### What is needed:
Give again, exactly as written, each line of the material below starting at the line that contains "37: (140, 200, 0.23)" and ending at the line that contains "48: (344, 239, 0.37)". Both ends count, and no other line does.

(Extracted material)

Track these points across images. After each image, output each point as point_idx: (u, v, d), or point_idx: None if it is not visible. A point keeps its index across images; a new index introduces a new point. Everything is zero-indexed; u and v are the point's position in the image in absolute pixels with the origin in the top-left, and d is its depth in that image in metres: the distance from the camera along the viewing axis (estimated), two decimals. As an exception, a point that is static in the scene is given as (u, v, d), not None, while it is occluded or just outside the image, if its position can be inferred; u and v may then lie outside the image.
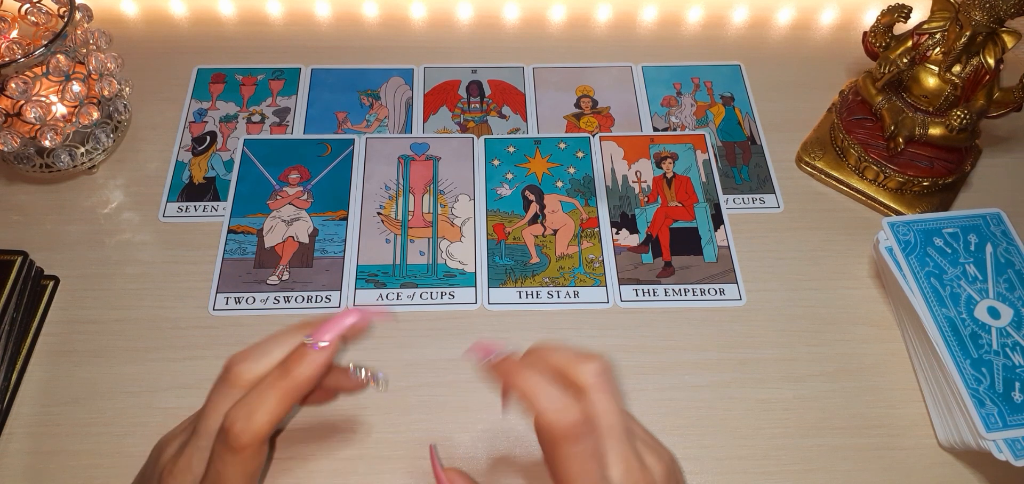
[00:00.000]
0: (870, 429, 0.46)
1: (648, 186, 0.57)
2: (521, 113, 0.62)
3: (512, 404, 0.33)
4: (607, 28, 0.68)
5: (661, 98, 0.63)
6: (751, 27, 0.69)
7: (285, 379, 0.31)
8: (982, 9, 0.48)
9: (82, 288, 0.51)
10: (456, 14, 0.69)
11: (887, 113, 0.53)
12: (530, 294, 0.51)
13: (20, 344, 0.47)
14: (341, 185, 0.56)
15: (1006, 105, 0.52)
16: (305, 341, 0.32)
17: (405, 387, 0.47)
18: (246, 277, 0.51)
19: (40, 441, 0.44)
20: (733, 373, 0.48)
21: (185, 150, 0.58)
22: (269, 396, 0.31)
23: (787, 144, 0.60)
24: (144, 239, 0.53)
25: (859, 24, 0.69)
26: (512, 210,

(End Extracted material)
(Extracted material)

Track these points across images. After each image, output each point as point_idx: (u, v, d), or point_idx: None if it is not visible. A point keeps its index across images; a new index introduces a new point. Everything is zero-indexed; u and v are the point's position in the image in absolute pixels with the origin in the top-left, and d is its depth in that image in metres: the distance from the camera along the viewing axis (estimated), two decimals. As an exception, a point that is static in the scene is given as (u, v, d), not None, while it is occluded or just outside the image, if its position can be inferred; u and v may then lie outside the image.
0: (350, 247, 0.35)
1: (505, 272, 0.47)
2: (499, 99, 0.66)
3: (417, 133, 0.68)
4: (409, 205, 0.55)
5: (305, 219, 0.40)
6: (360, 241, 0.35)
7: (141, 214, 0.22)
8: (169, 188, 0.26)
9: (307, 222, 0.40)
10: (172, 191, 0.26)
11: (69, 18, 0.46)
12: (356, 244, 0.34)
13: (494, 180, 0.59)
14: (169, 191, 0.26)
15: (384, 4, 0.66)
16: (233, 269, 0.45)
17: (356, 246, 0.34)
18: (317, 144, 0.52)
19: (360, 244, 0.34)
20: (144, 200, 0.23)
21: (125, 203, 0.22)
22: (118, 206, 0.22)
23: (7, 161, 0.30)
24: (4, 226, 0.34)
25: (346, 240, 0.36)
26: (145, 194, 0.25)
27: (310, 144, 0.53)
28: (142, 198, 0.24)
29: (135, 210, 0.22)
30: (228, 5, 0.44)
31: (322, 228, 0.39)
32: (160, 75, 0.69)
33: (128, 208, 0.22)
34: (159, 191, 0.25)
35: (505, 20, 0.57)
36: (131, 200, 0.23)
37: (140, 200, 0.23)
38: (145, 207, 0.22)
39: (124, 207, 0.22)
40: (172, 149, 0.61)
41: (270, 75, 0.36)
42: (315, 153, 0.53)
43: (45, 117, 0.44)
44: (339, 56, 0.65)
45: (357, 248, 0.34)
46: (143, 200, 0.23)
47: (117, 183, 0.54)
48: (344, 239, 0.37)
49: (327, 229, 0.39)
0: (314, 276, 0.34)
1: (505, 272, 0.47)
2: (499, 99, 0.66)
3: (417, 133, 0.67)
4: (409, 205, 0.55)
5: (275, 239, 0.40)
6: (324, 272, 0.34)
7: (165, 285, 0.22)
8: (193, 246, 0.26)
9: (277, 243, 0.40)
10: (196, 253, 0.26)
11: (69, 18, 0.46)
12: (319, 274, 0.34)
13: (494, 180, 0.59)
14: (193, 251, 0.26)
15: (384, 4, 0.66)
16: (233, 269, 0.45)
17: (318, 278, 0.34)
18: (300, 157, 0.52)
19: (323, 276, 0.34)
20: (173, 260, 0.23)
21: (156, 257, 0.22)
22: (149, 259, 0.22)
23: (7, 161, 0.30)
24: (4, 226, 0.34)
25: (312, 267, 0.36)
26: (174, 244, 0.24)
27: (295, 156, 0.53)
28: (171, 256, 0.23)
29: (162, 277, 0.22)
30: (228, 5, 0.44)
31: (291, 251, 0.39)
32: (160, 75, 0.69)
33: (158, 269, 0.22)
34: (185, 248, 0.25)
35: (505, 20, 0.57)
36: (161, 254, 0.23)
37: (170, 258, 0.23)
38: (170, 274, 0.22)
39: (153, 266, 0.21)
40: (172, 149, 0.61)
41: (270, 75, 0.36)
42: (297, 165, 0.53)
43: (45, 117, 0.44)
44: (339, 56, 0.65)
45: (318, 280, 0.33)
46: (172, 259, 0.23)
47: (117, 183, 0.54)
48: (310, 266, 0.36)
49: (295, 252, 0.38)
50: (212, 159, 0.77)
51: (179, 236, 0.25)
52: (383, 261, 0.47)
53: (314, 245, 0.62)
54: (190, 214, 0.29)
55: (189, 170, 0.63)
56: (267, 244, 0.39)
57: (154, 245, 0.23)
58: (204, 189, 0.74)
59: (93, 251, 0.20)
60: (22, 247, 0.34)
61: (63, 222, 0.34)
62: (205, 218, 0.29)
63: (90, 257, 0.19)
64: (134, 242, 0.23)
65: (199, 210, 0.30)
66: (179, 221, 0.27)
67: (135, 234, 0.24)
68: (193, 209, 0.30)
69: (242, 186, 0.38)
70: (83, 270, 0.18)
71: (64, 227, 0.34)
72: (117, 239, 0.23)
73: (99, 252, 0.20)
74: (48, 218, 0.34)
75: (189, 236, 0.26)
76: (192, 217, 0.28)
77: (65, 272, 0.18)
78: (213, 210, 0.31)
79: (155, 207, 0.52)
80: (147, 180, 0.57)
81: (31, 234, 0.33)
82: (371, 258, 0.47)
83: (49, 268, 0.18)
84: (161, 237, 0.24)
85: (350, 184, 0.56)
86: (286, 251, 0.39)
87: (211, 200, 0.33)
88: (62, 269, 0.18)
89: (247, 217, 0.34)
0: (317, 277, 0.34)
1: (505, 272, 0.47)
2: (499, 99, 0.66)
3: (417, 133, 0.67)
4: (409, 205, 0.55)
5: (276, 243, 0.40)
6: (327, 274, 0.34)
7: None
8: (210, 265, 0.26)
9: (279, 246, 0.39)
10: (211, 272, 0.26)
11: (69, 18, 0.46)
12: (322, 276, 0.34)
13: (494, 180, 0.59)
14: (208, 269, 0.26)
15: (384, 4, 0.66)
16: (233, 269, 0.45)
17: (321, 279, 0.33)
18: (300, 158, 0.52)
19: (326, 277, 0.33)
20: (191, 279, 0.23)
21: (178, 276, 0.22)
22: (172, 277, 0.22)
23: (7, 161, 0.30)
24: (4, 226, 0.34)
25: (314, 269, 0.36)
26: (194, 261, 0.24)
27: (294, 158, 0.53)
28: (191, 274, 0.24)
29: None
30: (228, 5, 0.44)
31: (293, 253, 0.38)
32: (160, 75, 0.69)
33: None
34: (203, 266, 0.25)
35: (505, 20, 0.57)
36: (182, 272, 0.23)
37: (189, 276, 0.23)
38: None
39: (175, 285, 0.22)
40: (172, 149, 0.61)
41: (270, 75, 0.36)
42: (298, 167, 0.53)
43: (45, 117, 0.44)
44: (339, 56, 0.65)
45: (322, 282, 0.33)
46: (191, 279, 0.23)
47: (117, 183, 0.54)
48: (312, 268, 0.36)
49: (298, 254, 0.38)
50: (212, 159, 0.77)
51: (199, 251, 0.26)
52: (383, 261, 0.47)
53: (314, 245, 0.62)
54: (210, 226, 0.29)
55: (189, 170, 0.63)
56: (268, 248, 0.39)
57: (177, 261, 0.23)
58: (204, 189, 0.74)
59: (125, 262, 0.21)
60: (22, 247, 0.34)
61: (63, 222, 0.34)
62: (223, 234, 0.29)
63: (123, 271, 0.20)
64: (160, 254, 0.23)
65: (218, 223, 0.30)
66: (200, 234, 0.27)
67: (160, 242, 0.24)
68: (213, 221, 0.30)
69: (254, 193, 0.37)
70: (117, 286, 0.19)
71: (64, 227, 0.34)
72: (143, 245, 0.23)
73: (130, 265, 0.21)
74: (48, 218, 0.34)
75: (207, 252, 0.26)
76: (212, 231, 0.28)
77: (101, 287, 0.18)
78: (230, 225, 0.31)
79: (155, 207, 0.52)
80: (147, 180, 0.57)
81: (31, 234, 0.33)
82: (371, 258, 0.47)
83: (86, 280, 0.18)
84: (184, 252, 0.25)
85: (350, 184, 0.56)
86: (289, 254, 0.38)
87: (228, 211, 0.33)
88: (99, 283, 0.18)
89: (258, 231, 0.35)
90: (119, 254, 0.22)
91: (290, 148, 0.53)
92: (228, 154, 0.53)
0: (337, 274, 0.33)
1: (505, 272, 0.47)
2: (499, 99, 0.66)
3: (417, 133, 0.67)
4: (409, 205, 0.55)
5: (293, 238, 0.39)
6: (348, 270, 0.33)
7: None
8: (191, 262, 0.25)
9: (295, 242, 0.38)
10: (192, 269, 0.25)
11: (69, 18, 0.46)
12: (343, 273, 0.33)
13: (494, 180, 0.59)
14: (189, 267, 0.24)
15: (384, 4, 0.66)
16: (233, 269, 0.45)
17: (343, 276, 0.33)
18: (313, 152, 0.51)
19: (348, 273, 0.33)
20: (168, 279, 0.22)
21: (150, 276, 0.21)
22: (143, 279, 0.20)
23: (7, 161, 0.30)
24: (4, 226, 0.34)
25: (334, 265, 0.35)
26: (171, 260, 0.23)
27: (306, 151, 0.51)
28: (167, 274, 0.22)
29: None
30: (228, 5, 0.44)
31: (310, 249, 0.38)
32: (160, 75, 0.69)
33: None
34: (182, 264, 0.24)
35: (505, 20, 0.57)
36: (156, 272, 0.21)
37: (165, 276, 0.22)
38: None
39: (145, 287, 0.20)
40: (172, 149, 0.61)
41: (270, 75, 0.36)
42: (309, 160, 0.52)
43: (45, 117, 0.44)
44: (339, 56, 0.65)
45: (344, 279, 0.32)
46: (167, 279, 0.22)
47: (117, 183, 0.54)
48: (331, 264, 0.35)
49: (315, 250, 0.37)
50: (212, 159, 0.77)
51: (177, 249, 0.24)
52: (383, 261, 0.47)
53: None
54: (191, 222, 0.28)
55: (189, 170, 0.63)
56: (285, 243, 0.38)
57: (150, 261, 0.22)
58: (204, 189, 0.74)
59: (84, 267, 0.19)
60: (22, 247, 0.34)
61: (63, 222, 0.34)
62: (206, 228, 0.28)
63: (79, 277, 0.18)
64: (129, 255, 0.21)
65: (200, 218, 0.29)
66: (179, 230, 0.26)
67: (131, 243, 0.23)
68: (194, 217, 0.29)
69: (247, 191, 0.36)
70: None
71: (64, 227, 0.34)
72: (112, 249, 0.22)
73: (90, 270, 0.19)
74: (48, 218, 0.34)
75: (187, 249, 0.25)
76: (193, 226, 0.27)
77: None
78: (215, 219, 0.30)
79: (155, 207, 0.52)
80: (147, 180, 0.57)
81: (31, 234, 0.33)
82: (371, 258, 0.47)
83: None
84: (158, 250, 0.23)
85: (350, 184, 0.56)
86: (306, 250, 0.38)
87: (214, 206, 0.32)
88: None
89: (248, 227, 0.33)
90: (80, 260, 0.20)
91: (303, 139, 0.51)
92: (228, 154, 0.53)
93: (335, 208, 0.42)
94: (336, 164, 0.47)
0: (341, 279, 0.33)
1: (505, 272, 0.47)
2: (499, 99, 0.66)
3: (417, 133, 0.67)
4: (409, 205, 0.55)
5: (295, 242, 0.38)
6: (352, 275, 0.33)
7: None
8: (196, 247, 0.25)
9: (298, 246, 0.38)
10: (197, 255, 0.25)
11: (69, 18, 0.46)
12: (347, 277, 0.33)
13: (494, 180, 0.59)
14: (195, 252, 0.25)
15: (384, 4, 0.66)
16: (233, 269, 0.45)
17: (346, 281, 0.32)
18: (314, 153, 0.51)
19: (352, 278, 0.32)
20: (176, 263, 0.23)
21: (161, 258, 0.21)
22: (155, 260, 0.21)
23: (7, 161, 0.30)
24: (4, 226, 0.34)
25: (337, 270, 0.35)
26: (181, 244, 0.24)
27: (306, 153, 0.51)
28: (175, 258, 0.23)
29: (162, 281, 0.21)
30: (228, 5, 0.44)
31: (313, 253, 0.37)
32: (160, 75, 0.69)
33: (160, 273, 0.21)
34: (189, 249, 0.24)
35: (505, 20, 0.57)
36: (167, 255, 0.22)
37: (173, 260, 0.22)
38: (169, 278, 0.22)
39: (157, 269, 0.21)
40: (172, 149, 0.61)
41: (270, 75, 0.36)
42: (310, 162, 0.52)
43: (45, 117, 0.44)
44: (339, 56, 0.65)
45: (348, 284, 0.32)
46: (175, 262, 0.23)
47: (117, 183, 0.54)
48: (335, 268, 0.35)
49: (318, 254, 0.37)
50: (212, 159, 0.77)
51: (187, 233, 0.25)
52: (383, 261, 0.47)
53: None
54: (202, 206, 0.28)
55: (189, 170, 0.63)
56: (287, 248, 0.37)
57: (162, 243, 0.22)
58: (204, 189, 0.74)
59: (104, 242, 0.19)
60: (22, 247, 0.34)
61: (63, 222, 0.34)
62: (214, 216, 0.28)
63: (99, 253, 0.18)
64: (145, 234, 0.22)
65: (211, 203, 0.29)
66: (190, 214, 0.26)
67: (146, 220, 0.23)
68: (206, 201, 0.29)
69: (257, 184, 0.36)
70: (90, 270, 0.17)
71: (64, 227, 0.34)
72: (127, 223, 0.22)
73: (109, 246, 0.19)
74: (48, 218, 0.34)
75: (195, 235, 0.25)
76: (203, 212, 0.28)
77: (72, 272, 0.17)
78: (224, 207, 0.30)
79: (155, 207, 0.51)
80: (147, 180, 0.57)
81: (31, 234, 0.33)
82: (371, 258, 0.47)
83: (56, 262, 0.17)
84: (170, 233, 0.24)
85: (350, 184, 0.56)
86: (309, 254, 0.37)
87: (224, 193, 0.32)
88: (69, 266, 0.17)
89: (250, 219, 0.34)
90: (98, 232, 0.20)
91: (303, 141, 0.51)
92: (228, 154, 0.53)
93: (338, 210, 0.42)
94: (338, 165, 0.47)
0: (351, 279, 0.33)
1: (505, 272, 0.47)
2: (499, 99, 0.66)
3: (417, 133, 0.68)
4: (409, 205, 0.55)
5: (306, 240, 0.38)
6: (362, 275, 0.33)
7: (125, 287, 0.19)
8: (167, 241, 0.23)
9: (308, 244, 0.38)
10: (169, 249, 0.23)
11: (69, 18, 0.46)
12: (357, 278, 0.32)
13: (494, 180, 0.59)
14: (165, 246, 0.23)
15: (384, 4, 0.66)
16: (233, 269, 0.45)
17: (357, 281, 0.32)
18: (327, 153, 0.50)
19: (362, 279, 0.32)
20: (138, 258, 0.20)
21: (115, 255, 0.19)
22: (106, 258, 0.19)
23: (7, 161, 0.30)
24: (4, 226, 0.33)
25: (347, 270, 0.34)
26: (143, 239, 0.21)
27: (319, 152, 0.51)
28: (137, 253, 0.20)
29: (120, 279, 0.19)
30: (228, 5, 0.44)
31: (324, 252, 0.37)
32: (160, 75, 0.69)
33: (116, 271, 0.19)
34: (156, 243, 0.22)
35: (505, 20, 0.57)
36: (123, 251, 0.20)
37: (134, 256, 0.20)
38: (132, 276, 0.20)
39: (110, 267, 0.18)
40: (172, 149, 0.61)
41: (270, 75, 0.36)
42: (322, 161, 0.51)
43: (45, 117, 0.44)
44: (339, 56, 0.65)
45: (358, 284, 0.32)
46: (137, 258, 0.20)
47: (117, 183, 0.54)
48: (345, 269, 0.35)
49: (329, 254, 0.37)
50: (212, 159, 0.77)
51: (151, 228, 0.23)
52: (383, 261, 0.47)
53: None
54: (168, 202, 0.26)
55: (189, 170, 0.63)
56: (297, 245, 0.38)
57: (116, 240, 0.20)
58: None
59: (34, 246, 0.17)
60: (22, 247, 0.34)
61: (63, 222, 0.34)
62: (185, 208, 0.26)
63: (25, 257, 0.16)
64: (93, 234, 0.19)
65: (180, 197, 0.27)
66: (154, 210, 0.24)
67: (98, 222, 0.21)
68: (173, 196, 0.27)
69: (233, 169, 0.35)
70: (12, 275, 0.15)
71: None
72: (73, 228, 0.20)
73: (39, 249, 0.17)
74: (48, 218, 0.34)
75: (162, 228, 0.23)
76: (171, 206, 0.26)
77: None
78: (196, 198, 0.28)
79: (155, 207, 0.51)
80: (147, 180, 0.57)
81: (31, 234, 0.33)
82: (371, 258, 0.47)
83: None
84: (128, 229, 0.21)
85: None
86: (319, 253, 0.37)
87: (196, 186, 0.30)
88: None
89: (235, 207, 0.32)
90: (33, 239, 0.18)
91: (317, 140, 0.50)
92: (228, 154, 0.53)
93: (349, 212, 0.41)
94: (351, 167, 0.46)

(End Extracted material)

### Result of this task:
37: (140, 200, 0.23)
38: (145, 207, 0.22)
39: (124, 207, 0.22)
40: (172, 149, 0.61)
41: (270, 75, 0.36)
42: (315, 153, 0.53)
43: (45, 117, 0.44)
44: (339, 56, 0.65)
45: (357, 248, 0.34)
46: (143, 200, 0.23)
47: (117, 183, 0.54)
48: (344, 239, 0.37)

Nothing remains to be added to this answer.